Es en este sentido que la consultoría psicológica se diferencia de la psicología clínica y de su modelo de relación entre un psicólogo clínico y su paciente inspirado en el modelo de la relación de un médico con el enfermo que trata, y en el cual una persona acude en la búsqueda de un proceso curativo que finaliza cuando el profesional le da de alta. Esto presupone la existencia de una asimetría en la relación entre el profesional quien es el que cuenta con el saber sobre la problemática y su paciente. En consultoría la relación consultor-consultante es simétrica, en donde la persona del consultante es quien cuenta con el saber de su propia problemática y el consultor oficia de facilitador, propiciando una relación en la que sea posible para el consultante encontrar sus propias respuestas.
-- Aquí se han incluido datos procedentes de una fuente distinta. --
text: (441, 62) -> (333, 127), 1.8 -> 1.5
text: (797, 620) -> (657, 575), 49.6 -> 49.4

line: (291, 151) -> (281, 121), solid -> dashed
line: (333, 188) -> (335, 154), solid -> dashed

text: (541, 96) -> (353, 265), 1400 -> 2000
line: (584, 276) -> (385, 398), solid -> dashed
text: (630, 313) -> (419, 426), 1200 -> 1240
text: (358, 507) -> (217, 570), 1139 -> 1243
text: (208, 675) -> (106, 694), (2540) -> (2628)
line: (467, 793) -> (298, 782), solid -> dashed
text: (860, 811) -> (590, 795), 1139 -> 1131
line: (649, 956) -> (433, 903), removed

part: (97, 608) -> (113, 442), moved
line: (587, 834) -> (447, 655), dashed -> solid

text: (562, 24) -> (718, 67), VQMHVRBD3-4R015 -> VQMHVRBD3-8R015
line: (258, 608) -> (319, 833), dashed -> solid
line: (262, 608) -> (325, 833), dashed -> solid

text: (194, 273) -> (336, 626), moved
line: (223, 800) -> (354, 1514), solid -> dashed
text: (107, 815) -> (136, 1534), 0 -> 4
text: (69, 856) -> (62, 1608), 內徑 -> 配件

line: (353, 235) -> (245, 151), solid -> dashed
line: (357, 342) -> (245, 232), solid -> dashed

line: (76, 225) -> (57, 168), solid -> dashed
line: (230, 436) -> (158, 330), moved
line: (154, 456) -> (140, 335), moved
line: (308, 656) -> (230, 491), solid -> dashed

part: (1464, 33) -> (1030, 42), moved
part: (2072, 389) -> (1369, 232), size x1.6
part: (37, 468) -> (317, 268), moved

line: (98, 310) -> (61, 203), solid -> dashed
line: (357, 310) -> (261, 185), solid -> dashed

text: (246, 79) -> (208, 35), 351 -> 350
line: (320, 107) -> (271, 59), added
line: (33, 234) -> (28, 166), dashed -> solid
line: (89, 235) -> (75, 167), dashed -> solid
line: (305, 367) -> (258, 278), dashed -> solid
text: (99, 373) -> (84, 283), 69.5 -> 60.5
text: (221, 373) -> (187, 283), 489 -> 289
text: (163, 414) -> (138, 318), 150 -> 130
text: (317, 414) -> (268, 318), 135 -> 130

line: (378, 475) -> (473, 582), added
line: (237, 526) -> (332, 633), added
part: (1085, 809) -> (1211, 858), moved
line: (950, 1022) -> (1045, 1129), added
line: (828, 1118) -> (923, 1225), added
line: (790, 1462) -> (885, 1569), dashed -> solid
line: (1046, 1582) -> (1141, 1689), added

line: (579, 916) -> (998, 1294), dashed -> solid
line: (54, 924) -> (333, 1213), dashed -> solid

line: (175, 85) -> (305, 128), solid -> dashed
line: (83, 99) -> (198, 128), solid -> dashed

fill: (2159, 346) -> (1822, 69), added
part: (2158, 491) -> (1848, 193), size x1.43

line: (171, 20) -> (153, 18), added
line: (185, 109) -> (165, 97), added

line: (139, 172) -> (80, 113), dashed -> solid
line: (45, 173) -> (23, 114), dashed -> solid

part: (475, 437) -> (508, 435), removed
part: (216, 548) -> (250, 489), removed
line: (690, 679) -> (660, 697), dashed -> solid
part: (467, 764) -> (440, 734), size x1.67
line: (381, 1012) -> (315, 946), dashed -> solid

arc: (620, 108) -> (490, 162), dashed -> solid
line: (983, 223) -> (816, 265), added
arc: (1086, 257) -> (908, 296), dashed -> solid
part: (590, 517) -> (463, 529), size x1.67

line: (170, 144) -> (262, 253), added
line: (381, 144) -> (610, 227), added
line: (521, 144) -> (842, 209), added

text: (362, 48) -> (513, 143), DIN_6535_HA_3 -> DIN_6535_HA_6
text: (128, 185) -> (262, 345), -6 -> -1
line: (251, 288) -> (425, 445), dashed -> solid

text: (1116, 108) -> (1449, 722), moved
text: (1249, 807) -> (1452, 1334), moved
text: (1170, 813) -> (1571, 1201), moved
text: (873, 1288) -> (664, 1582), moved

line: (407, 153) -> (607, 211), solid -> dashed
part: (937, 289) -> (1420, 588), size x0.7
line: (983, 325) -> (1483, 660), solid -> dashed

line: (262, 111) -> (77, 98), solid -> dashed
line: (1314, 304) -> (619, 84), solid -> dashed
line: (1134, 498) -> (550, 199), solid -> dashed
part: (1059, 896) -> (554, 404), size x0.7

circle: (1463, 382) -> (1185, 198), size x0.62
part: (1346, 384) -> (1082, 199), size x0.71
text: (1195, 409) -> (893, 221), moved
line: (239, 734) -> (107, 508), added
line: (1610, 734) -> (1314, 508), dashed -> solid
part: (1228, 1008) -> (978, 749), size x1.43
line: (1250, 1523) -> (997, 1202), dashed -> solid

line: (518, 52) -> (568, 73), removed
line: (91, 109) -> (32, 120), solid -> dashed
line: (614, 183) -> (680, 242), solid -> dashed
En su abordaje terapéutico un consultor no persigue un propósito curativo ni se refiere a sus consultantes como pacientes, tal como sí se acostumbra en la psicología clínica. La consultoría psicológica toma a la persona de manera integral tratando de unir los distintos aspectos de la personalidad, potenciando el autodesarrollo, basándose en la presencia de una motivación innata que se encuentra presente en toda forma de vida, y que está dirigida a desarrollar sus potenciales hasta el mayor límite posible; es esta tendencia (denominada tendencia actualizante por Carl Rogers) la que guía a la persona y sobre ella trabajará el consultor. El consultor no guía, no indica cómo debe proceder o actuar el consultante, sino justamente basándose en esta tendencia actualizante, ayudará al consultante a encontrar su propio camino, acompañándolo en el proceso.